Saved data entries:
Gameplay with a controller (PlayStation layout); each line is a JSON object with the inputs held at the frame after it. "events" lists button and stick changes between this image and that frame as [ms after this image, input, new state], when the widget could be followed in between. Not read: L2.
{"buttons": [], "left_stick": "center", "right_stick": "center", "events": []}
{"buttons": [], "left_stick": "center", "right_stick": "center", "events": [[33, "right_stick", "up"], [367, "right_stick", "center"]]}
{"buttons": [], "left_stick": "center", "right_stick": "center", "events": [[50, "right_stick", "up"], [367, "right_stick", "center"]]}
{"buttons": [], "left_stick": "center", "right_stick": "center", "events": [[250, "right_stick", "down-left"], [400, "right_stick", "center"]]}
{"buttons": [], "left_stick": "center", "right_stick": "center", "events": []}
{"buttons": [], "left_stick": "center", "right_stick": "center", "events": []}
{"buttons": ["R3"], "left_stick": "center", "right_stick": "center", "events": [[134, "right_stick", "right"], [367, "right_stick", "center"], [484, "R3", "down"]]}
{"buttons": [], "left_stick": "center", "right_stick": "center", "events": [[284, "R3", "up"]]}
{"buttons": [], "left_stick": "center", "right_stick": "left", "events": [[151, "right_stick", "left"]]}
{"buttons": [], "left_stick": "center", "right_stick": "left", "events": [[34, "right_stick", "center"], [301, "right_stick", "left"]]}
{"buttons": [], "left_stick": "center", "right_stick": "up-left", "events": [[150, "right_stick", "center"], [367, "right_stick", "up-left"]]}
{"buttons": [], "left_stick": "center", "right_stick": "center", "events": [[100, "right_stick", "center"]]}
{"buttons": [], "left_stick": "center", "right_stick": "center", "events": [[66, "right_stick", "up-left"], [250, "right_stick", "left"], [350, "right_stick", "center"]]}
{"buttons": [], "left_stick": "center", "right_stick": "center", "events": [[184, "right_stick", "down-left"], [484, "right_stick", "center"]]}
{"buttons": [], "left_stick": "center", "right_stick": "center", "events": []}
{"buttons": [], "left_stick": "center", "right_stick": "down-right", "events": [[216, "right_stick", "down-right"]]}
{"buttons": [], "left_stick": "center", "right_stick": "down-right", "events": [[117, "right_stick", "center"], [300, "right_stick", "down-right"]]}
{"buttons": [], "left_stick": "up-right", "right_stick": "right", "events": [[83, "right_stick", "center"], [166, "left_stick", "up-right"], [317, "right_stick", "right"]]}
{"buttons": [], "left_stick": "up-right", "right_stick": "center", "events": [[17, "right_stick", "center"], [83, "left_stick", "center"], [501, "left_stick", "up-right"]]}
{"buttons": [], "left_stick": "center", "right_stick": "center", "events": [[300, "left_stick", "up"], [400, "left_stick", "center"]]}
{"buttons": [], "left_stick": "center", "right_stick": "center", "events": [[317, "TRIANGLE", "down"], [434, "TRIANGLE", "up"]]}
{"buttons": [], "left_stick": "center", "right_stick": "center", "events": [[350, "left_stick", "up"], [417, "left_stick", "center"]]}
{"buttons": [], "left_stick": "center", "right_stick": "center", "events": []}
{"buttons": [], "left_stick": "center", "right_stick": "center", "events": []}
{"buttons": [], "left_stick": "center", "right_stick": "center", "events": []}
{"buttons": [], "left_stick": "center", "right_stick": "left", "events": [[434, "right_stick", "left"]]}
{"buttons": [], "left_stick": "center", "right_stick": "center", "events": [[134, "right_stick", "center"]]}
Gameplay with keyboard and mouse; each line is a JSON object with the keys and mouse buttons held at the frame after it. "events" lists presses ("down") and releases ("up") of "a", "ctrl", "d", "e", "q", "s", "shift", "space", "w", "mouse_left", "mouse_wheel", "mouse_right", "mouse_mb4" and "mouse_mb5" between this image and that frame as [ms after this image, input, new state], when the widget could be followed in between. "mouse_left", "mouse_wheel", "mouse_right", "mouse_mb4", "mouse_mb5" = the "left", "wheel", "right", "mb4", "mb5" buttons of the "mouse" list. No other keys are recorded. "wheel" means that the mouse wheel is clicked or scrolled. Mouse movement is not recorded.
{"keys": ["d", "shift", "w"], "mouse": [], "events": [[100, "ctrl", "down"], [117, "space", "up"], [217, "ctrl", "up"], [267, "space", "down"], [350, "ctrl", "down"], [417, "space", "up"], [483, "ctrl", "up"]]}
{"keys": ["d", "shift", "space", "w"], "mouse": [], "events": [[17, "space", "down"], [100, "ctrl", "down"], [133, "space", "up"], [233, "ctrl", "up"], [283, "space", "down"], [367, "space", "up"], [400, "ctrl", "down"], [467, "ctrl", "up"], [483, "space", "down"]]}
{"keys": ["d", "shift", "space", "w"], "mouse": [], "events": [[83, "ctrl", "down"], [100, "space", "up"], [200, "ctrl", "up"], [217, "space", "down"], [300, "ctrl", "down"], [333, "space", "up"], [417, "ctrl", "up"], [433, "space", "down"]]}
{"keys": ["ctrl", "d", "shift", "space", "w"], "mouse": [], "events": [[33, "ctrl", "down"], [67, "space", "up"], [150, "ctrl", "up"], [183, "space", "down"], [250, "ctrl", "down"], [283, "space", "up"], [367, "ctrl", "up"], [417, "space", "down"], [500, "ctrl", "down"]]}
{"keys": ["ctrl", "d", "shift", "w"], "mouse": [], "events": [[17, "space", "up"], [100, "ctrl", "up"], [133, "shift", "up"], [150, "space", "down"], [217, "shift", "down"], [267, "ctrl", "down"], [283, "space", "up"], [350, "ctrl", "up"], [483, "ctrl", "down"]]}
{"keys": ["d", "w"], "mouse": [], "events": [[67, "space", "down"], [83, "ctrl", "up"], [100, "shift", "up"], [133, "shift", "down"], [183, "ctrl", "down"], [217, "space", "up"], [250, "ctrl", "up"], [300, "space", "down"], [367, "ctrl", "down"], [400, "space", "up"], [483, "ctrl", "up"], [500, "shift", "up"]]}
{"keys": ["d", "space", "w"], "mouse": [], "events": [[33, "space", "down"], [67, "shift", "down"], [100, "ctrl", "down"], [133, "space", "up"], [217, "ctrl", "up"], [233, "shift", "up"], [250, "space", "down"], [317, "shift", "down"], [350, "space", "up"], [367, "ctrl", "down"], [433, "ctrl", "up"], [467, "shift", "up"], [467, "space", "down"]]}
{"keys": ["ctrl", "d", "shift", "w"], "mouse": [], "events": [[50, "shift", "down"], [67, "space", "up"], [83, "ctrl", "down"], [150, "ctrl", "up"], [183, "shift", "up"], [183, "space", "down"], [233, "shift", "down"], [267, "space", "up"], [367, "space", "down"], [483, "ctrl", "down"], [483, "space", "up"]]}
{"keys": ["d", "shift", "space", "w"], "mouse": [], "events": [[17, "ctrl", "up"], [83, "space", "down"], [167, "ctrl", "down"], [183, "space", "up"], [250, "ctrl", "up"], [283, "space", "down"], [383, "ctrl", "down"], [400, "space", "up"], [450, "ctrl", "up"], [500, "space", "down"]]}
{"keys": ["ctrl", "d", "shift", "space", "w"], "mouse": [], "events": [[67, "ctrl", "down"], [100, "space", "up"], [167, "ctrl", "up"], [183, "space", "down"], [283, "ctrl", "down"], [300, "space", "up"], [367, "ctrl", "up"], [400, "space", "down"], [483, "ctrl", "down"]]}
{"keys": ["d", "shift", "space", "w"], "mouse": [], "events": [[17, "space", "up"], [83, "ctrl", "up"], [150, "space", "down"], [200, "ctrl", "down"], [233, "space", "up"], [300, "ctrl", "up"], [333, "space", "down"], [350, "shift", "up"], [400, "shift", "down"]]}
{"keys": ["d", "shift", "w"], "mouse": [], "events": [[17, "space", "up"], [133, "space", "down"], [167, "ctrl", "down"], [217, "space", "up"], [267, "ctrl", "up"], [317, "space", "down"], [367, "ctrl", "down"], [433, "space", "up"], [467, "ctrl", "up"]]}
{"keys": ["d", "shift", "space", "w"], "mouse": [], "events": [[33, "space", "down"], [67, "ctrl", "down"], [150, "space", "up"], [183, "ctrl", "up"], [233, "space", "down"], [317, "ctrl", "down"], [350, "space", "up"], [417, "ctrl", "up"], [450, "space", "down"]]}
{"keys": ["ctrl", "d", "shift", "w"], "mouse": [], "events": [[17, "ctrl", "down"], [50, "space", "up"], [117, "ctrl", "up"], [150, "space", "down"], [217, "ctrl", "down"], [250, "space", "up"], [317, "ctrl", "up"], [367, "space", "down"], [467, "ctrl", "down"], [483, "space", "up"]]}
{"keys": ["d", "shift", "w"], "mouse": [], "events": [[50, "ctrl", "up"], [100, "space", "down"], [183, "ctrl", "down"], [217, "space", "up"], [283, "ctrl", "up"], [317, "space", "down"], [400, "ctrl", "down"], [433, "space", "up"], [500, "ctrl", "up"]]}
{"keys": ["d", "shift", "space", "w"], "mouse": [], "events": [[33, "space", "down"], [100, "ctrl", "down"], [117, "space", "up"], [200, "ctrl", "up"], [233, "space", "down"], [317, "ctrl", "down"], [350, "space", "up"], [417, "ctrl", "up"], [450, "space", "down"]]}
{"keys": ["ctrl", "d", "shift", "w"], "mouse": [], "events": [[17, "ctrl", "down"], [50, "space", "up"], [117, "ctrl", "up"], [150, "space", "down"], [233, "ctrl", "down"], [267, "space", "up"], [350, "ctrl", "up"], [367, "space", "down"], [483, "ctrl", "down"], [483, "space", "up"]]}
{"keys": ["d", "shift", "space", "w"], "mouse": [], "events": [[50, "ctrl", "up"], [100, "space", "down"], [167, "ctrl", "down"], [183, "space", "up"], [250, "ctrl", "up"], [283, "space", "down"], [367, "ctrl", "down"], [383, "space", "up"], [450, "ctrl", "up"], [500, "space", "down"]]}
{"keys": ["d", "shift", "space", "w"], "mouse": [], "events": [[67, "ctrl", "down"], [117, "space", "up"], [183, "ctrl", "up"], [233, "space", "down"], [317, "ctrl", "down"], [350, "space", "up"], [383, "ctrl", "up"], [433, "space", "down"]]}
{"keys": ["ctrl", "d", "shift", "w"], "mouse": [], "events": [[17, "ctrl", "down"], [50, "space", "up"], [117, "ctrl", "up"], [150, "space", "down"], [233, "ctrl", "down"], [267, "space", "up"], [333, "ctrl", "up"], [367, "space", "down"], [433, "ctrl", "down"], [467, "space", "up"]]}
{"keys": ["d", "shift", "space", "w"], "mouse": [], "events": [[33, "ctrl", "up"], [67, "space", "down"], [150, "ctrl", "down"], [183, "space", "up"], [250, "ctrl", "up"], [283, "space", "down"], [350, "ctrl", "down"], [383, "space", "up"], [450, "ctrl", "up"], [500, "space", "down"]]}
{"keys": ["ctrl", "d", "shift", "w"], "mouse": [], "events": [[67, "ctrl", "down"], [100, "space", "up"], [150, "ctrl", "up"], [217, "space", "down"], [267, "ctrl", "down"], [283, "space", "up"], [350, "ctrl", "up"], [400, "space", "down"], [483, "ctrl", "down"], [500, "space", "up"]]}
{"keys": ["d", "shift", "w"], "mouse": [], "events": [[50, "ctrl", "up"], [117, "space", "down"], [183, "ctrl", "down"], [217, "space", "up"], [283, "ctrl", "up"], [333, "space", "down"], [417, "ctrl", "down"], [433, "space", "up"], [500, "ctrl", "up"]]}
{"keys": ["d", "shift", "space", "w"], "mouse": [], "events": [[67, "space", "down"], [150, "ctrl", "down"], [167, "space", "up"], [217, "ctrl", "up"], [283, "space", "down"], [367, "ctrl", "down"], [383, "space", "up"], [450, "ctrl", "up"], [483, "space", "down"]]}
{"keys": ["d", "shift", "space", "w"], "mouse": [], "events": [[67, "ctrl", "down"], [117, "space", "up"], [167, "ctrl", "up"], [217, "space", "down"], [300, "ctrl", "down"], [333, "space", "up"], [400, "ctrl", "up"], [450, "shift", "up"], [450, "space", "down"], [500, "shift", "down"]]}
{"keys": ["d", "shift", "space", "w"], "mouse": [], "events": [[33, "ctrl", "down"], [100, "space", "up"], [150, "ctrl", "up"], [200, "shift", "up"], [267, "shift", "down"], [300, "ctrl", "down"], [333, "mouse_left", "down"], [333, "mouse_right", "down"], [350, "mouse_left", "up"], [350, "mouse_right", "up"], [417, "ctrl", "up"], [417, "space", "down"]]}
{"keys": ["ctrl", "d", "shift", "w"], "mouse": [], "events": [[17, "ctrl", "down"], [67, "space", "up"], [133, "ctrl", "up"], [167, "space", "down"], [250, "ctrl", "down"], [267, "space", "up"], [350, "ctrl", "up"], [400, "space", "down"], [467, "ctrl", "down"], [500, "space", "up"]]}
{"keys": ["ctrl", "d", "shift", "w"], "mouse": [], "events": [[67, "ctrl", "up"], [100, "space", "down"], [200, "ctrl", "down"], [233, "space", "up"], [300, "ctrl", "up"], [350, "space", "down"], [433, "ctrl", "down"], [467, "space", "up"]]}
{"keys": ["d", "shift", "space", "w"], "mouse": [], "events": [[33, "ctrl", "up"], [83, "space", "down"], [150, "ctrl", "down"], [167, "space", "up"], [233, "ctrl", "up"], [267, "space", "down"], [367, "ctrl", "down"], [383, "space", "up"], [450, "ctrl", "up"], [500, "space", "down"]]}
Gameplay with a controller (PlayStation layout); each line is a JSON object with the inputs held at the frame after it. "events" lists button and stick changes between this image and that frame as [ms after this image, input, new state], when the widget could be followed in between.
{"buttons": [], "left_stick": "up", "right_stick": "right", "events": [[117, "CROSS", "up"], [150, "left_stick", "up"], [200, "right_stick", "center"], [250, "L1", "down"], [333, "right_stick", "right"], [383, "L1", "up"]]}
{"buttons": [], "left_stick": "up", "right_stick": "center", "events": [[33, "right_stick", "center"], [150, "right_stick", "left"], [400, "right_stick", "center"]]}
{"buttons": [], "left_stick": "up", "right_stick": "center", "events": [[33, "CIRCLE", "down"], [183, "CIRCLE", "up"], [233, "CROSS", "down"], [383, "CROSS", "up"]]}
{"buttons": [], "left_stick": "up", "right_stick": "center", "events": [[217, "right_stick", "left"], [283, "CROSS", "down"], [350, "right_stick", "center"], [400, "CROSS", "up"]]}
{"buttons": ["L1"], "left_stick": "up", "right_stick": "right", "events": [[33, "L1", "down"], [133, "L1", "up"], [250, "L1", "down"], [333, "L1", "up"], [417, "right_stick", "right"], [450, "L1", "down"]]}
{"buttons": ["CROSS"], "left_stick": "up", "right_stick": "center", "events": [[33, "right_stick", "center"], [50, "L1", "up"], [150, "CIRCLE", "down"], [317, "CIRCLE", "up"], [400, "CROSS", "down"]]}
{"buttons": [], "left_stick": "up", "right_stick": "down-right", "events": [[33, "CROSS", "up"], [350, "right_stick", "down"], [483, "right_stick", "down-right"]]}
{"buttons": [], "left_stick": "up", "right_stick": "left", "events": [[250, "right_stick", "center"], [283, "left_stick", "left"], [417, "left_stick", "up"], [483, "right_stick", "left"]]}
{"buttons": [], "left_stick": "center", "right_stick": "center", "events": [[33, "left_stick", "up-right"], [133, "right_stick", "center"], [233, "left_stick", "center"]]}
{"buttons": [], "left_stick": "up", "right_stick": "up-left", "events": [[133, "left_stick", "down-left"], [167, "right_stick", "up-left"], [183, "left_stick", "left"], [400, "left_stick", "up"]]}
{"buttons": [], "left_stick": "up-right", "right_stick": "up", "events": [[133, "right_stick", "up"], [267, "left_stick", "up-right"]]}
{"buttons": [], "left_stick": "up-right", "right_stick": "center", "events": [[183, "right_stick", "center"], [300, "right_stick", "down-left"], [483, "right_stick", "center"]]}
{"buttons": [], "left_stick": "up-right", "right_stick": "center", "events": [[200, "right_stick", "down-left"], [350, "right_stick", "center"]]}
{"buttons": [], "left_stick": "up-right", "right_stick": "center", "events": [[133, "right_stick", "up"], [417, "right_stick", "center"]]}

WHAT YOU NEED TO DO: From the data above, copy out every line with the string "CIRCLE" in it.

RESULT:
{"buttons": [], "left_stick": "up", "right_stick": "center", "events": [[33, "CIRCLE", "down"], [183, "CIRCLE", "up"], [233, "CROSS", "down"], [383, "CROSS", "up"]]}
{"buttons": ["CROSS"], "left_stick": "up", "right_stick": "center", "events": [[33, "right_stick", "center"], [50, "L1", "up"], [150, "CIRCLE", "down"], [317, "CIRCLE", "up"], [400, "CROSS", "down"]]}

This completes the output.